**TASK GOAL**
Please print each entry below exactly as it stands, but without any pictures.

(Collected data)
-- -- --

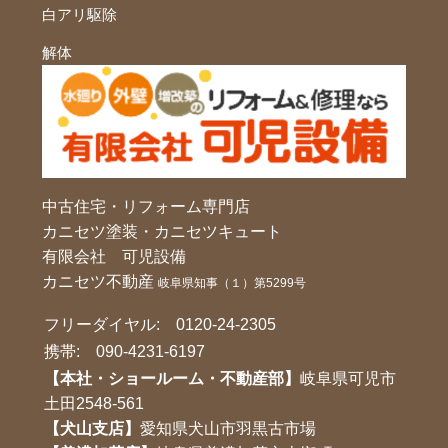
白アリ駆除
解体
中古住宅・リフォーム専門店
カニセツ塗装・カニセツキュート
有限会社 可児設備
カニセツ不動産
岐阜県知事（１）第5299号
フリーダイヤル:
0120-24-2305
携帯:
090-4231-6197
【本社・ショールーム・不動産部】
岐阜県可児市
土田2548-561
【犬山支店】
愛知県犬山市羽黒古市場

-- -- --

**EXERCISE OUTPUT**
白アリ駆除
解体
中古住宅・リフォーム専門店
カニセツ塗装・カニセツキュート
有限会社 可児設備
カニセツ不動産
岐阜県知事（１）第5299号
フリーダイヤル:
0120-24-2305
携帯:
090-4231-6197
【本社・ショールーム・不動産部】
岐阜県可児市
土田2548-561
【犬山支店】
愛知県犬山市羽黒古市場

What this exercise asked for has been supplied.